Update blog

cmdr2 · cmdr2 · commit de55d6d22f7b · 2025-11-13T15:16:41.000+05:30
diff --git a/content/blog/2025-11-13-1763027191.md b/content/blog/2025-11-13-1763027191.md
@@ -0,0 +1,43 @@
+---
+title: "Post from Nov 13, 2025"
+date: 2025-11-13T09:46:31
+slug: "1763027191"
+tags:
+  - ml
+  - compiler
+  - sdkit
+---
+
+[PolyBlocks](https://docs.polymagelabs.com/) is another interesting ML compiler, written using MLIR. It's a startup incubated in IISc Bangalore, run by someone (Uday Bondhugula) who co-authored a [paper on compiler optimizations for GPGPUs](https://www.ece.lsu.edu/jxr/Publications-pdf/ics08.pdf) back in 2008 (17 years ago)!
+
+Some of the compiler passes to keep in mind:
+- fusion
+- tiling
+- use hardware acceleration (like tensor cores)
+- constant folding
+- perform redundant computation to avoid global memory accesses where profitable
+- pack into buffers
+- loop transformation
+- unroll-and-jam (register tiling?)
+- vectorization
+- reorder execution for better spatial, temporary and group reuse
+
+Scheduling approaches:
+- greedy heuristics
+- ILP
+- dynamic programming
+- analytical cost models
+
+For fusion, PolyBlocks uses a Polyhedral slicing-based approach in the affine pass of MLIR. This approach seems to perform better than simple fusion (done by XLA and TorchInductor). Need to read about this some more.
+
+[Important optimizations for matrix multiplication kernels](https://www.youtube.com/watch?v=3LLzHKeL2hs) (to get really close to cuBLAS performance):
+- Shared Memory Tiling
+- Register Tiling
+- Padding (to avoid Shared Memory Bank conflicts)

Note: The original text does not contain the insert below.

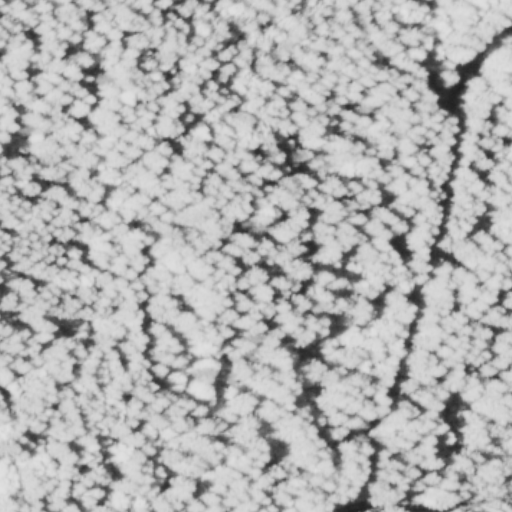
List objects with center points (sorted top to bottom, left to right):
road: (407, 249)
road: (427, 502)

+- Load/Store Vectorization (from global memory to shared)
+- Fetch the data for the next iteration (of a loop) while processing the current iteration
+
+Some other random notes:
+- User-facing API: TensorRT-style compiled engine files, or Torch/Mojo/PolyBlocks-style JIT compilers inside Python.

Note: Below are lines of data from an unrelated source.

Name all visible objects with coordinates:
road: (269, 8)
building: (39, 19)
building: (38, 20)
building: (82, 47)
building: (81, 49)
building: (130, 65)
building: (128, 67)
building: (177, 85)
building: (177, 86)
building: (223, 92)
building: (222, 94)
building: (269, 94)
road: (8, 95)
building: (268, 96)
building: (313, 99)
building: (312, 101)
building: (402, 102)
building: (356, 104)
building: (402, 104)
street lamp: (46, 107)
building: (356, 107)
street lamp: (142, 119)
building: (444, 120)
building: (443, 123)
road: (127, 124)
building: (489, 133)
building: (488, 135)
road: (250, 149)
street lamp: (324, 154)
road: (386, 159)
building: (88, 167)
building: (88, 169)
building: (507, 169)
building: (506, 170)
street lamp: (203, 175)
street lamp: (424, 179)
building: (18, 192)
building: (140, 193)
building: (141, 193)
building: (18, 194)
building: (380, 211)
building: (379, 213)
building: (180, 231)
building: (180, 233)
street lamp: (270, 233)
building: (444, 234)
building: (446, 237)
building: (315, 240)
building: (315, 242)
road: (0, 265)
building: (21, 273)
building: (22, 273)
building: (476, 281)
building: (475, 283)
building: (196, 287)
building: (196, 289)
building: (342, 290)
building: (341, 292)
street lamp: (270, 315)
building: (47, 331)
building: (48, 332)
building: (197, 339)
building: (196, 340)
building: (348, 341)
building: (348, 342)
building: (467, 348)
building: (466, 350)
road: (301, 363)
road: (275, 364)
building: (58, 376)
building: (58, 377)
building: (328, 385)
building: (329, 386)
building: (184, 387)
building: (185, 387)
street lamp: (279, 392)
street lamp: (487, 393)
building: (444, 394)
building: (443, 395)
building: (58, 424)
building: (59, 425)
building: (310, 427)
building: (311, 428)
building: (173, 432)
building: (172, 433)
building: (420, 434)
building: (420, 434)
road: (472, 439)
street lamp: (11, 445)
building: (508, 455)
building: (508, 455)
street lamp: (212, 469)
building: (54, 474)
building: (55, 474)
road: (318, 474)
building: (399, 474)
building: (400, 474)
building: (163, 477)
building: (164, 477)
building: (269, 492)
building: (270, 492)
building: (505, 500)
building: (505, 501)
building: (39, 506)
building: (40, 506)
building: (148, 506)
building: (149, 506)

+- For the host-side code (i.e. the code that talks to the driver), it might be a good idea to generate C++ code that people can compile themselves (for power users). But this would add more hoops for the user to jump through, so this might be an option?
+- Quantization hardware-awareness in the compiler is important, so that it can factor that in during tiling and memory layout.